Excerpted passage –
1988 Goody's 500
- The 1988 Goody's 500 program cover, featuring Richard Petty's wrecked car from the 1988 Daytona 500.
- Date: September 25, 1988
- Official name: 40th Annual Goody's 500
- Location: Ridgeway, Virginia, Martinsville Speedway
- Course: Permanent racing facility
- Course length: 0.847 km (0.526 miles)
- Distance: 500 laps, 263 mi (423.257 km)
- Scheduled distance: 500 laps, 263 mi (423.257 km)
- Average speed: 74.988 miles per hour (120.681 km/h)
- Attendance: 35,000

Pole position
- Driver: Rusty Wallace; / Blue Max Racing
- Time: 20.724

Most laps led
- Driver: Ricky Rudd / King Racing
- Laps: 237

Winner
- No. 17: Darrell Waltrip / Hendrick Motorsports

Television in the United States
- Network: ESPN
- Announcers: Bob Jenkins, Ned Jarrett, Gary Nelson

Radio in the United States
- Radio: Motor Racing Network

= 1988 Goody's 500 =

24th race of the 1988 NASCAR Winston Cup Series

The 1988 Goody's 500 was the 24th stock car race of the 1988 NASCAR Winston Cup Series season and the 40th iteration of the event. The race was held on Sunday, September 25, 1988, before an audience of 35,000 in Martinsville, Virginia at Martinsville Speedway, a 0.526 mi permanent oval-shaped short track. The race took the scheduled 500 laps to complete. Taking advantage of a misfortunate Ricky Rudd, Hendrick Motorsports' Darrell Waltrip dominated the late stages of the race, leading the final 80 laps of the race to take his 73rd career NASCAR Winston Cup Series victory and his second and final victory of the season. To fill out the top three, owner-driver Alan Kulwicki and Blue Max Racing's Rusty Wallace would finish second and third, respectively.

== Background ==

The layout of Martinsville Speedway, the venue where the race was held.

Martinsville Speedway is a NASCAR-owned stock car racing track located in Henry County, in Ridgeway, Virginia, just to the south of Martinsville. At 0.526 miles (0.847 km) in length, it is the shortest track in the NASCAR Cup Series. The track was also one of the first paved oval tracks in NASCAR, being built in 1947 by H. Clay Earles. It is also the only remaining race track that has been on the NASCAR circuit from its beginning in 1948.

=== Entry list ===

- (R) denotes rookie driver.

Raw data –

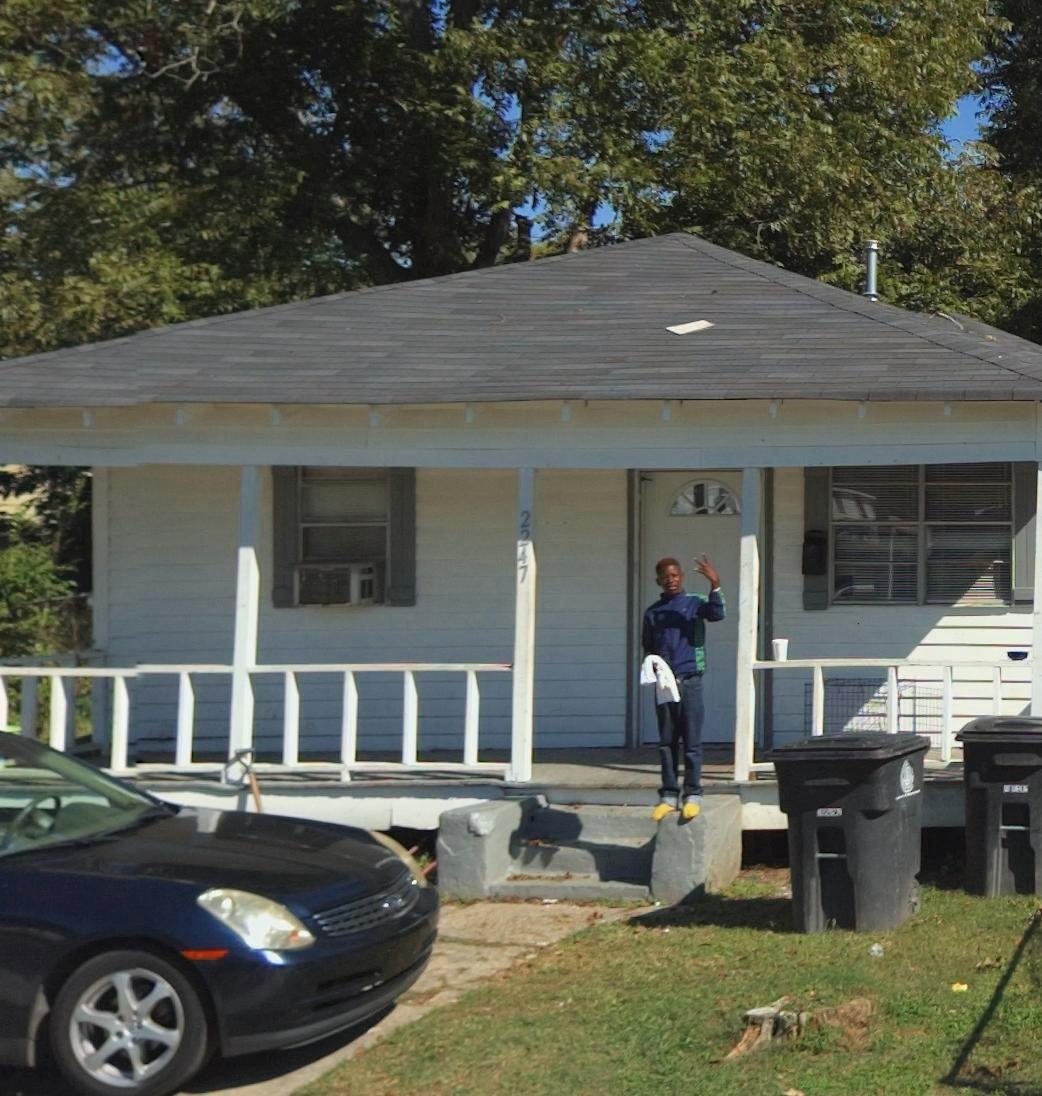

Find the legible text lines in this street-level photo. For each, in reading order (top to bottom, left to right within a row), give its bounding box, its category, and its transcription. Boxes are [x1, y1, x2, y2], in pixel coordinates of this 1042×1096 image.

Problems and tasks –
A: Do these statements agree with the article on the 1988 Goody's 500? Answer yes or no for each and quote the words that decide it. (i) Darrell Waltrip led the final 80 laps of the race. (ii) Martinsville Speedway was built in 1948. (iii) Alan Kulwicki finished third.
B: From the article on the 1988 Goody's 500, repeat word for word the stretch from "The 1988 Goody's 500 was" through "race was held.".

Worked solutions –
A:
(i) Yes: "leading the final 80 laps of the race"
(ii) No: "being built in 1947 by H. Clay Earles"
(iii) No: "owner-driver Alan Kulwicki and Blue Max Racing's Rusty Wallace would finish second and third, respectively"

B:
The 1988 Goody's 500 was the 24th stock car race of the 1988 NASCAR Winston Cup Series season and the 40th iteration of the event. The race was held on Sunday, September 25, 1988, before an audience of 35,000 in Martinsville, Virginia at Martinsville Speedway, a 0.526 mi permanent oval-shaped short track. The race took the scheduled 500 laps to complete. Taking advantage of a misfortunate Ricky Rudd, Hendrick Motorsports' Darrell Waltrip dominated the late stages of the race, leading the final 80 laps of the race to take his 73rd career NASCAR Winston Cup Series victory and his second and final victory of the season. To fill out the top three, owner-driver Alan Kulwicki and Blue Max Racing's Rusty Wallace would finish second and third, respectively.

== Background ==

The layout of Martinsville Speedway, the venue where the race was held.